The docker-compose contain also Prometheus instance with the following configuration:

global:
  scrape_interval:     15s # By default, scrape targets every 15 seconds.


scrape_configs:
  - job_name: 'prometheus'
    scrape_interval: 5s
    static_configs:
      - targets: ['localhost:9090', 'serviceA:8080', 'serviceB:8081']

ServiceA and ServiceB exposing prometheus metrics(each one on it's own port).

When there is one instance from each service everything works fine but when i want to scale the services and run more than one instance the prometheus metrics collection started to messed up the metrics collection and the data is corrupted.

I looked for docker-compose service discovery for this issue but didn't found suitable one. How can I solve this?


Solution

  • The solution to this problem is to use an actual service discovery instead of static targets. This way Prometheus will scrape each replica during each iteration.

    If it is just docker-compose (I mean not Swarm), you can use DNS service discovery (dns_sd_config) to obtain all IPs belonging to a service:

    # docker-compose.yml
    version: "3"
    services:
      prometheus:
        image: prom/prometheus
    
      test-service:  # <- this
        image: nginx
        deploy:
          replicas: 3
    ---
    # prometheus.yml
    scrape_configs:
      - job_name: test
        dns_sd_configs:
          - names:
              - test-service  # goes here
            type: A
            port: 80
    

    This is the simplest way to get things up and running.

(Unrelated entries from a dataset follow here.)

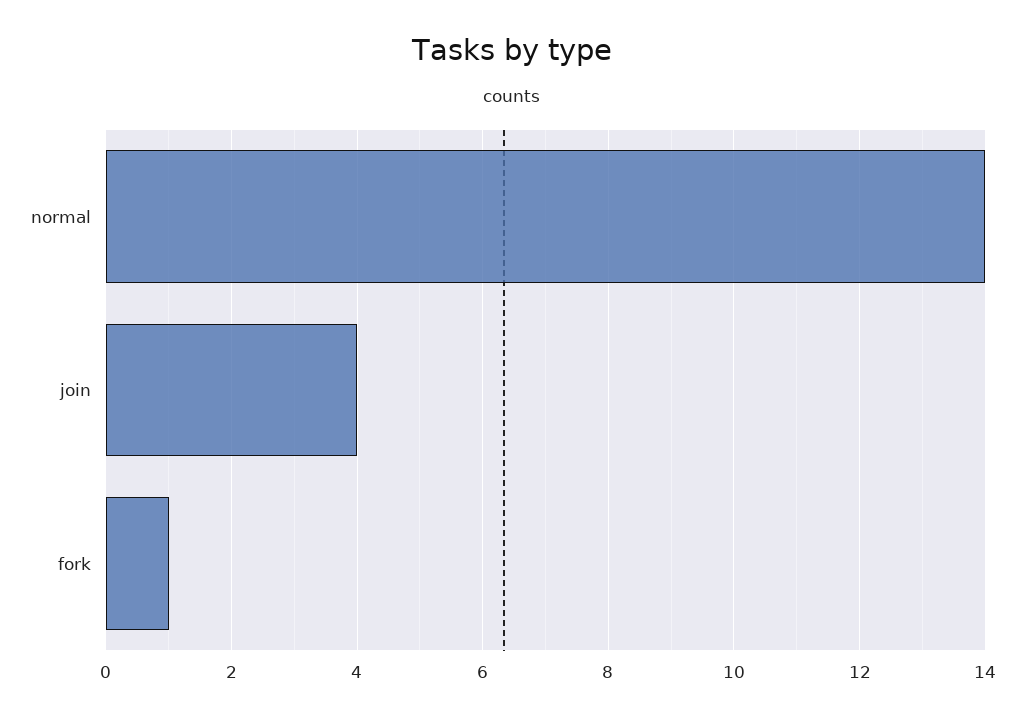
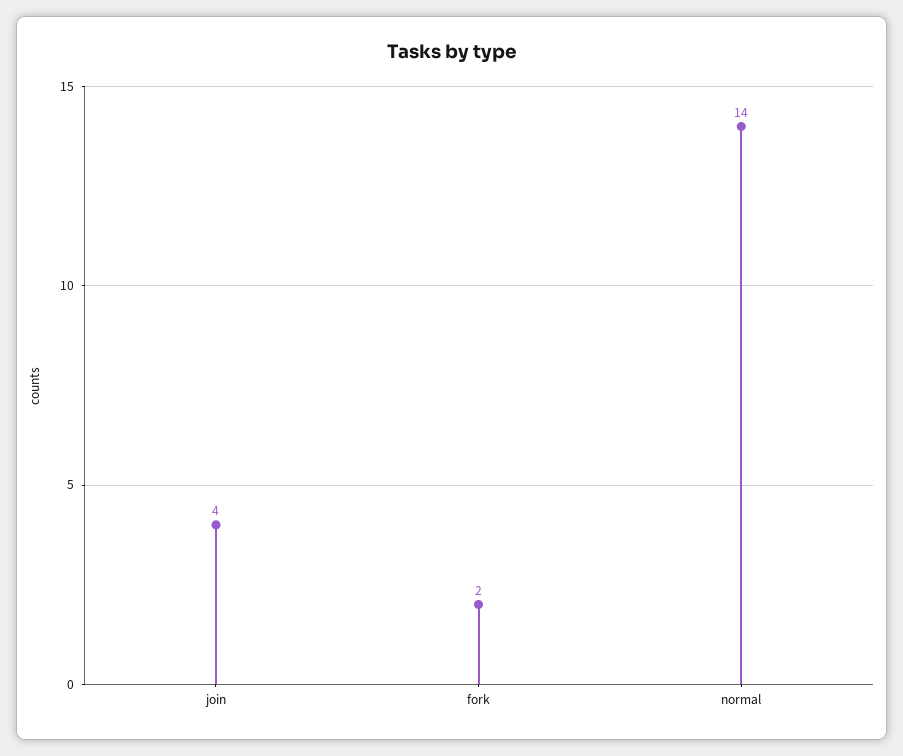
  {
    "normal": 14,
    "join": 4,
-   "fork": 1
+   "fork": 2
  }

    Next, you can use dedicated Docker service discovery: docker_sd_config. Apart from the target list, it gives you more data in labels (e.g. container name, image version, etc) but it also requires a connection to Docker daemon to get this data. In my opinion, this is an overkill for development environment, but it might be essential in production. Here is an example configuration, boldly copy-pasted from https://github.com/prometheus/prometheus/blob/release-2.33/documentation/examples/prometheus-docker.yml :

    # A example scrape configuration for running Prometheus with Docker.
    
    scrape_configs:
      # Make Prometheus scrape itself for metrics.
      - job_name: "prometheus"
        static_configs:
          - targets: ["localhost:9090"]
    
      # Create a job for Docker daemon.
      #
      # This example requires Docker daemon to be configured to expose
      # Prometheus metrics, as documented here:
      # https://docs.docker.com/config/daemon/prometheus/
      - job_name: "docker"
        static_configs:
          - targets: ["localhost:9323"]
    
      # Create a job for Docker Swarm containers.
      #
      # This example works with cadvisor running using:
      # docker run --detach --name cadvisor -l prometheus-job=cadvisor
      #     --mount type=bind,src=/var/run/docker.sock,dst=/var/run/docker.sock,ro
      #     --mount type=bind,src=/,dst=/rootfs,ro
      #     --mount type=bind,src=/var/run,dst=/var/run
      #     --mount type=bind,src=/sys,dst=/sys,ro
      #     --mount type=bind,src=/var/lib/docker,dst=/var/lib/docker,ro
      #     google/cadvisor -docker_only
      - job_name: "docker-containers"
        docker_sd_configs:
          - host: unix:///var/run/docker.sock # You can also use http/https to connect to the Docker daemon.
        relabel_configs:
          # Only keep containers that have a `prometheus-job` label.
          - source_labels: [__meta_docker_container_label_prometheus_job]
            regex: .+
            action: keep
          # Use the task labels that are prefixed by `prometheus-`.
          - regex: __meta_docker_container_label_prometheus_(.+)
            action: labelmap
            replacement: $1
    

    At last, there is dockerswarm_sd_config which is to be used, obviously, with Docker Swarm. This is the most complex thing of the trio and thus, there is a comprehensive official setup guide. Like the docker_sd_config it has additional information about containers in labels and even more than that (for example, it can tell on which node the container is). An example configuration is available here: https://github.com/prometheus/prometheus/blob/release-2.33/documentation/examples/prometheus-dockerswarm.yml , but you should really read the docs to be able to understand it and tune for yourself.